— SELECTED TEXT —

━━━━

Two respondent complained that sometimes they only have a small job to run and the queue is flooded by thousands of jobs

We cannot stress this enough; the waiting time for a job is not related to the length of the queue; it is related to the user's fairshare and to the size of the job. There's a dedicated section in the user docs discussing how the job scheduler handles the priorities.

Even if the queue has 1000 jobs pending, your job could be starting right away if your fairshare is favorable, or if it is so small it can be backfilled and scheduled in the shadow of a larger, higher-priority job. The scheduling policy is not first come first serve! But of course if you do not submit you have zero chance for your job to start... Some clusters furthermore have special partitions with small max time that allow for fast job turnaround. On those partitions, your small jobs are even more akin to start soon. To view the partitions on the clusters, use the sinfo command, or consult the clusters details on the CÉCI website.

One respondent hoped to have the opportunity to store 25TB of storage in scratch space, while another complained that only on Vega can store 1TB worth of data

Those are large amounts of data, but they can be handled by the global scratch spaces available on Lemaitre3, NIC4 and Vega without any problems. Of course, such amount of data is not meant to be stored in the home directory, you can access the scratch space on Lemaitre3 and NIC4 through the $GLOBALSCRATCH variable, Vega presents a notable exception as the home and scratch spaces are a single entity. On the other clusters, this is more difficult, so you will need to contact the local sysadmin to try and find a solution that works for you given the available hardware.

One respondent indicated having difficulties estimating the needed time and memory for their job

That is indeed not trivial and can, in most cases, only be dealt with trial and error as suggested in the specific entry about this of the Slurm FAQ. You could run one job asking for the maximum possible, then, take note of the jobid and once is finished look at the accounting report with the command

sacct --format JobName,MaxVMSize,MaxRSS,MaxRSSNode,Elapsed -j jobid

and try to make the margins tighter for the next jobs that run a similar program. You are interested in the values of MaxVMSize, the maximum amount of memory that was used during your job runtime, and Elapsed, the total elapsed time.

One respondent asked to increase the maximum wall time for jobs on the clusters

This has been discussed extensively on previous surveys, we refer the reader to previous answers for the details (see the Scheduling section for 2014 and 2016), but the short response is that the current situation is the convergence presenting the best compromise among the needs of all users.

━━━━

(Text data extracted from pages)
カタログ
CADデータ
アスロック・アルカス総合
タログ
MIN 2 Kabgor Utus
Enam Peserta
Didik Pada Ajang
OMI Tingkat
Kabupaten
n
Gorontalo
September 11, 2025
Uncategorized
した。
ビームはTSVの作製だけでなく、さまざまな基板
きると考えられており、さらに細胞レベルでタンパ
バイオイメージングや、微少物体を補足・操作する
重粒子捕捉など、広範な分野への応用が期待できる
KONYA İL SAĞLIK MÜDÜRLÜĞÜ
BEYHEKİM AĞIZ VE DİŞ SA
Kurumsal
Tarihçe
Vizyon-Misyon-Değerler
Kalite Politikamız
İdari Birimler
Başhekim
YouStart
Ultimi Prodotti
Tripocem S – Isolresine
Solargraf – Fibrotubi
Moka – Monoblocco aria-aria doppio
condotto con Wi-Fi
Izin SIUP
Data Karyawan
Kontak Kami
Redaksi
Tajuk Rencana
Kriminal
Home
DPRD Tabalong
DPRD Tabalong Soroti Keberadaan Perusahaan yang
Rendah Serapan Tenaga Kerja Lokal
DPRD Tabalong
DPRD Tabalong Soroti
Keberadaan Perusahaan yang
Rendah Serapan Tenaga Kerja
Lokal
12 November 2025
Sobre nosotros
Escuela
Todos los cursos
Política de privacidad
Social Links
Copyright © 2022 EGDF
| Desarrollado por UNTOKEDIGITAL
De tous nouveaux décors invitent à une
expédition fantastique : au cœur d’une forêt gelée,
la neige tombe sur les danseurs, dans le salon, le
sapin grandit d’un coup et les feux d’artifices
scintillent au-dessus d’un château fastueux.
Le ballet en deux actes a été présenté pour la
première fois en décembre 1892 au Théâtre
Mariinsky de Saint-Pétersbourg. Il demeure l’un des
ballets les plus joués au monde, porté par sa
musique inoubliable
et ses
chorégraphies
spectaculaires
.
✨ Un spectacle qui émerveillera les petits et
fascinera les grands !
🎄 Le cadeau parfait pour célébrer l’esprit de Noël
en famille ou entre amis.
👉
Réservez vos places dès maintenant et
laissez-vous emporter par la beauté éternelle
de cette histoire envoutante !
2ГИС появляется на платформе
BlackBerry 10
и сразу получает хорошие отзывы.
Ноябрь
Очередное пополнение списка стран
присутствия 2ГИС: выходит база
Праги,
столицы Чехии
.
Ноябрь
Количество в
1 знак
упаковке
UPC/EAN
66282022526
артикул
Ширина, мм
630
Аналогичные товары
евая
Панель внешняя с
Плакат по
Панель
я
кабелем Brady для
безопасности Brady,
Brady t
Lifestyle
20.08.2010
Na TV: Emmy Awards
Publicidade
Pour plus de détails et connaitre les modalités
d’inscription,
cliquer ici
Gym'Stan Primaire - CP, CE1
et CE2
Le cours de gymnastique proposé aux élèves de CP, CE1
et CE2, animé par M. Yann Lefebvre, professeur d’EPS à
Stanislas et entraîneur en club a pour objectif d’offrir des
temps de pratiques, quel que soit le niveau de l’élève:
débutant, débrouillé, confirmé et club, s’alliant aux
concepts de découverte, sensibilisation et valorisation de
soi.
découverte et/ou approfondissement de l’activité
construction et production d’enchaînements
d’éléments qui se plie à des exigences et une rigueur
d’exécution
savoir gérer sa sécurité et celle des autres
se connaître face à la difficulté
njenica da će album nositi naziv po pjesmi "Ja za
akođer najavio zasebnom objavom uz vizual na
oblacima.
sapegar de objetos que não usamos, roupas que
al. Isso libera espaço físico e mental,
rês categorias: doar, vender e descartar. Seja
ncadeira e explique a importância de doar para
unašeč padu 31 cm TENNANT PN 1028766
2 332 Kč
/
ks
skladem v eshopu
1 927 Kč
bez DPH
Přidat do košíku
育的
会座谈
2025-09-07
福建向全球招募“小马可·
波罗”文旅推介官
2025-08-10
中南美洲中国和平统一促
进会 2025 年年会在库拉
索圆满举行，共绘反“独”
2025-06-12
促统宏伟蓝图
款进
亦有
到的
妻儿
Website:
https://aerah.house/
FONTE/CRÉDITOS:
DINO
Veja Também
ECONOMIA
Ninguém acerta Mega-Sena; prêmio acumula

━━━━

— EXERCISES —
A – Check these three statements against the cluster survey replies: (i) how long a job waits depends on how long the queue is; (ii) on Vega, the home and scratch spaces are a single entity; (iii) jobs are scheduled first come, first served. For each one, answer yes or no and quote the words from the replies that decide it.
B – Rewrite the part of the cluster survey replies starting with "and try to make" and going on through "total elapsed time.", putting "limits" in place of "margins".

— EXERCISE ANSWERS —
A –
(i) No: "the waiting time for a job is not related to the length of the queue"
(ii) Yes: "Vega presents a notable exception as the home and scratch spaces are a single entity"
(iii) No: "The scheduling policy is not first come first serve!"

B –
and try to make the limits tighter for the next jobs that run a similar program. You are interested in the values of MaxVMSize, the maximum amount of memory that was used during your job runtime, and Elapsed, the total elapsed time.